START Material to process

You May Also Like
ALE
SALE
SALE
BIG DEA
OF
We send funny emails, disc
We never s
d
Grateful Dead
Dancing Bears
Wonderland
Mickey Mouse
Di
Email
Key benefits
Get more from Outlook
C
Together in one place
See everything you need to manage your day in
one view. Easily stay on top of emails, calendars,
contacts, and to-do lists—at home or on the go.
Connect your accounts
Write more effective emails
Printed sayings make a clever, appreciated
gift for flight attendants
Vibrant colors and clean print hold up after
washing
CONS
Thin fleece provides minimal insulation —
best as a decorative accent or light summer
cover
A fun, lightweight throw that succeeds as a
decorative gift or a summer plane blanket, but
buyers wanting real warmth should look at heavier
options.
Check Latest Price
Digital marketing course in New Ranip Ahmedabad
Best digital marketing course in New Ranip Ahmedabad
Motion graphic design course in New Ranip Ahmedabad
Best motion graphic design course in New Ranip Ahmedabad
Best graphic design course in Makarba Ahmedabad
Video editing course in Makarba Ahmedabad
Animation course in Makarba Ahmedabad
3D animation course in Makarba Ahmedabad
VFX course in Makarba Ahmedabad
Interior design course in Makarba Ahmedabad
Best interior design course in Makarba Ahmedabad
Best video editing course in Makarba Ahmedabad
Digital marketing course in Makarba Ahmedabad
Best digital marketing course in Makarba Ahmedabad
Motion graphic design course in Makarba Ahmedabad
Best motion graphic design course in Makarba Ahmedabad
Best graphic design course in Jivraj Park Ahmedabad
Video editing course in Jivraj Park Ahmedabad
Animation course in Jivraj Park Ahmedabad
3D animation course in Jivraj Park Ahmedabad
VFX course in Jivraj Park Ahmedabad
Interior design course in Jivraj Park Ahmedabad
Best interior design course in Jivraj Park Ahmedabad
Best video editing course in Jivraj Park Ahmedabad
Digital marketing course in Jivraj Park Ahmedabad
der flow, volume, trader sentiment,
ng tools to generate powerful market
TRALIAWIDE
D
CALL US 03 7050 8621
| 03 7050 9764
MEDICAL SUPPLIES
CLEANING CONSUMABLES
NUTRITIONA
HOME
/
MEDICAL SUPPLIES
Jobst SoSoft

END Material to process

▶ **Exercise aim**:
Every record above belongs in the answer, reproduced exactly.

▶ **Result of this exercise**:
You May Also Like
ALE
SALE
SALE
BIG DEA
OF
We send funny emails, disc
We never s
d
Grateful Dead
Dancing Bears
Wonderland
Mickey Mouse
Di
Email
Key benefits
Get more from Outlook
C
Together in one place
See everything you need to manage your day in
one view. Easily stay on top of emails, calendars,
contacts, and to-do lists—at home or on the go.
Connect your accounts
Write more effective emails
Printed sayings make a clever, appreciated
gift for flight attendants
Vibrant colors and clean print hold up after
washing
CONS
Thin fleece provides minimal insulation —
best as a decorative accent or light summer
cover
A fun, lightweight throw that succeeds as a
decorative gift or a summer plane blanket, but
buyers wanting real warmth should look at heavier
options.
Check Latest Price
Digital marketing course in New Ranip Ahmedabad
Best digital marketing course in New Ranip Ahmedabad
Motion graphic design course in New Ranip Ahmedabad
Best motion graphic design course in New Ranip Ahmedabad
Best graphic design course in Makarba Ahmedabad
Video editing course in Makarba Ahmedabad
Animation course in Makarba Ahmedabad
3D animation course in Makarba Ahmedabad
VFX course in Makarba Ahmedabad
Interior design course in Makarba Ahmedabad
Best interior design course in Makarba Ahmedabad
Best video editing course in Makarba Ahmedabad
Digital marketing course in Makarba Ahmedabad
Best digital marketing course in Makarba Ahmedabad
Motion graphic design course in Makarba Ahmedabad
Best motion graphic design course in Makarba Ahmedabad
Best graphic design course in Jivraj Park Ahmedabad
Video editing course in Jivraj Park Ahmedabad
Animation course in Jivraj Park Ahmedabad
3D animation course in Jivraj Park Ahmedabad
VFX course in Jivraj Park Ahmedabad
Interior design course in Jivraj Park Ahmedabad
Best interior design course in Jivraj Park Ahmedabad
Best video editing course in Jivraj Park Ahmedabad
Digital marketing course in Jivraj Park Ahmedabad
der flow, volume, trader sentiment,
ng tools to generate powerful market
TRALIAWIDE
D
CALL US 03 7050 8621
| 03 7050 9764
MEDICAL SUPPLIES
CLEANING CONSUMABLES
NUTRITIONA
HOME
/
MEDICAL SUPPLIES
Jobst SoSoft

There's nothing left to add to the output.